You can see from all the great entrepreneurs of the biggest companies that they have 1 thing in common, they are passionate about what they are pursuing and creating. Of course it also takes a good amount of luck, but I feel like my perfectionist mentality wouldn't allow me to partner with someone who is only semi-interested in the field/business I am pursuing.
Hope that sense...
Use extreme caution. A bad partner is like a bad marriage. Keep 51% of the shares at least. 3 way partnerships do not work because it's often 2 against 1.
I agree that caution - and a lot of thought - is a good idea.

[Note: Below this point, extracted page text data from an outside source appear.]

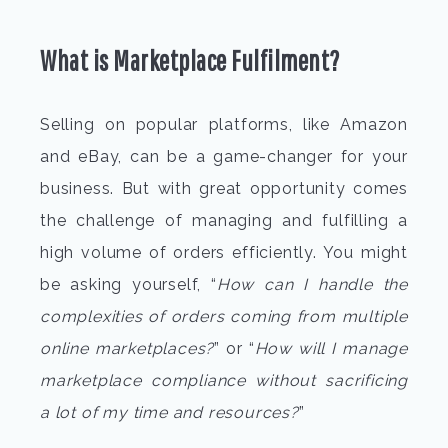
What is Marketplace Fulfilment?
Selling on popular platforms, like Amazon
and eBay, can be a game-changer for your
business. But with great opportunity comes
the challenge of managing and fulfilling a
high volume of orders efficiently. You might
be asking yourself, “
How can I handle the
complexities of orders coming from multiple
online marketplaces?
” or “
How will I manage
marketplace compliance without sacrificing
a lot of my time and resources?
”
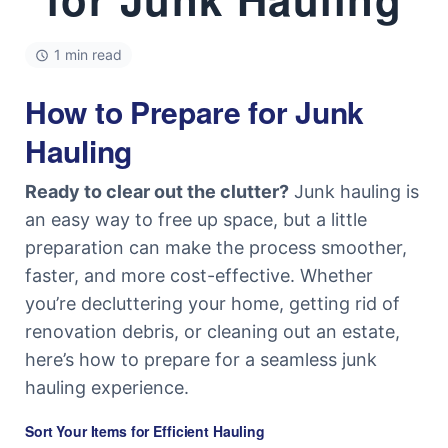
1 min read
How to Prepare for Junk
Hauling
Ready to clear out the clutter?
Junk hauling is
an easy way to free up space, but a little
preparation can make the process smoother,
faster, and more cost-effective. Whether
you’re decluttering your home, getting rid of
renovation debris, or cleaning out an estate,
here’s how to prepare for a seamless junk
hauling experience.
Sort Your Items for Efficient Hauling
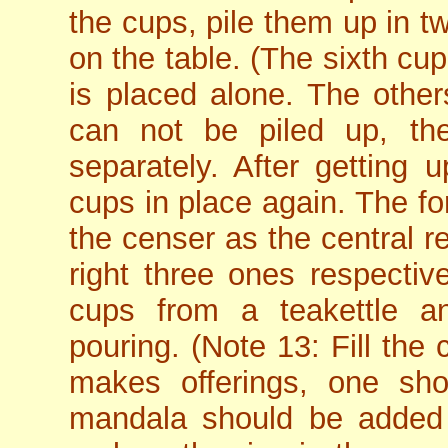
the cups, pile them up in 
on the table. (The sixth cu
is placed alone. The others
can not be piled up, t
separately. After getting 
cups in place again. The fo
the censer as the central r
right three ones respectiv
cups from a teakettle 
pouring. (Note 13: Fill the 
makes offerings, one s
mandala should be added w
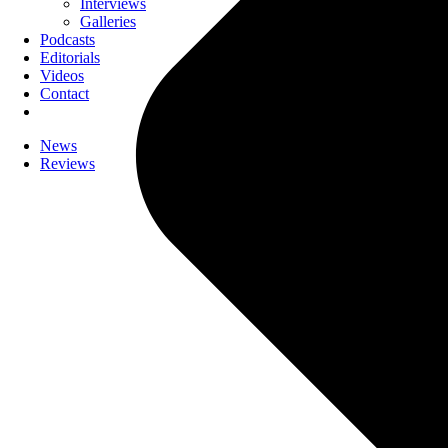
Interviews
Galleries
Podcasts
Editorials
Videos
Contact
News
Reviews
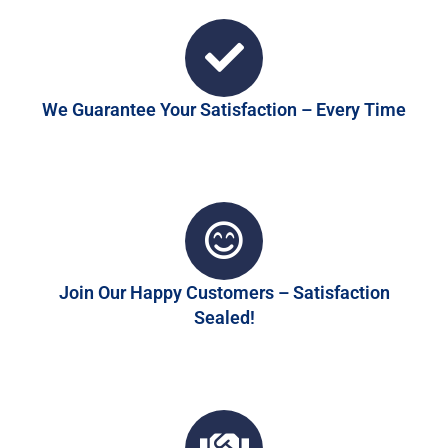
We Guarantee Your Satisfaction – Every Time
Join Our Happy Customers – Satisfaction
Sealed!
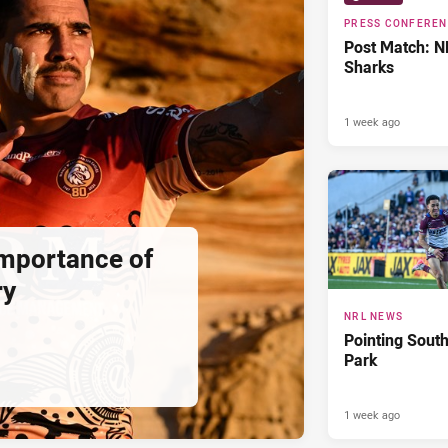
PRESS CONFERE
Post Match: N
Sharks
1 week ago
importance of
ry
NRL NEWS
Pointing South
Park
1 week ago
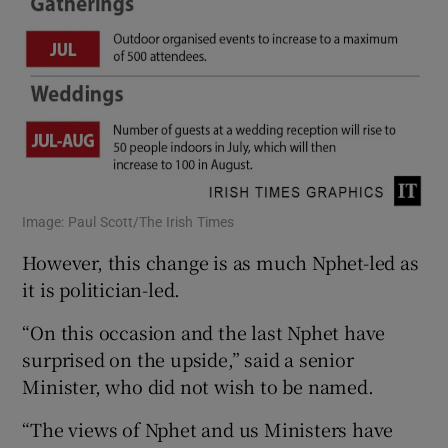
Image: Paul Scott/The Irish Times
However, this change is as much Nphet-led as
it is politician-led.
“On this occasion and the last Nphet have
surprised on the upside,” said a senior
Minister, who did not wish to be named.
“The views of Nphet and us Ministers have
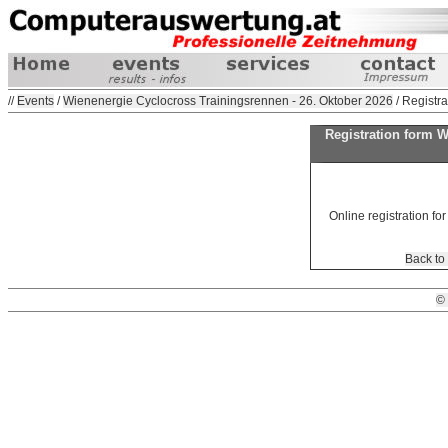
//
Events
/
Wienenergie Cyclocross Trainingsrennen - 26. Oktober 2026
/ Registra
Registration form 
Online registration for
Back to
©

One area, which touches on the thoughts touched on in @senseless's post, is that you really do need to clearly demarcate the boundaries of what you want, or need, from a partner. Not just in terms of professional competencies, but in terms of personal relations, and personal relationships, too.
There is a difference between a business and a friendship, and, while an endeavour that includes both can be excellent, when - or if - it does wrong, the consequences can be catastrophic, especially if this is a business that you both run together, and thus, have responsibility for, rather than an organisation you both simply work for, which has an entirely different dynamic.
In other words, if you recruit friends as partners - because they share drive, vision, dreams, be aware that a world where the friendship and the perceived needs of the business may clash, and that one may be sacrificed for the other. Before starting out, to my mind, this is one of the things you need to have quite clear in your head.